What you will do:
Copy out the material without changes, starting at the line containing "---SALARY = 5% (0.05)" and continuing through to the end.

====================

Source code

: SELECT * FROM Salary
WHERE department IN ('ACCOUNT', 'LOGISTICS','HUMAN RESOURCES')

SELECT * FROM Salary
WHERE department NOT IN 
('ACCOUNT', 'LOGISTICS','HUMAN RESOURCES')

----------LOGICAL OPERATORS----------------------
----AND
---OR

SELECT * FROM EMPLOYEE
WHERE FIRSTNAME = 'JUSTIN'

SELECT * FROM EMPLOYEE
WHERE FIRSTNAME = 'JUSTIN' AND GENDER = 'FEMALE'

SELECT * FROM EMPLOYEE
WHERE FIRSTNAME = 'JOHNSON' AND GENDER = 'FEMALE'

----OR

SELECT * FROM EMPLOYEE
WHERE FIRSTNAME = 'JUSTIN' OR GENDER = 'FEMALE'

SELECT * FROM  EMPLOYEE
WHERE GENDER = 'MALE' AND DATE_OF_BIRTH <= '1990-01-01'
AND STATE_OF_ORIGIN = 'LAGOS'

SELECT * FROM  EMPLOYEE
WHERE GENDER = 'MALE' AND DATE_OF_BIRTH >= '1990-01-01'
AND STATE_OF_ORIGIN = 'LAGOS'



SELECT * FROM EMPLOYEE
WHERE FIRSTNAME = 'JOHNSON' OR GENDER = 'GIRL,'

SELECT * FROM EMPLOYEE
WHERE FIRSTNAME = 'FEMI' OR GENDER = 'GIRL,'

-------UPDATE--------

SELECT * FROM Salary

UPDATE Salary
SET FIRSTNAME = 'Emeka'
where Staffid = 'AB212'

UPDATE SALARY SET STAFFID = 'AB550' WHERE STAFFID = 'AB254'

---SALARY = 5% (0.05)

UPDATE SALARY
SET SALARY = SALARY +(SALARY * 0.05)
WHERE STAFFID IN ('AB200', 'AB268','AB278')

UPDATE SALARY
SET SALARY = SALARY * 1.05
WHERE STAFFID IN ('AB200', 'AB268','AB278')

====================

Solution:
---SALARY = 5% (0.05)

UPDATE SALARY
SET SALARY = SALARY +(SALARY * 0.05)
WHERE STAFFID IN ('AB200', 'AB268','AB278')

UPDATE SALARY
SET SALARY = SALARY * 1.05
WHERE STAFFID IN ('AB200', 'AB268','AB278')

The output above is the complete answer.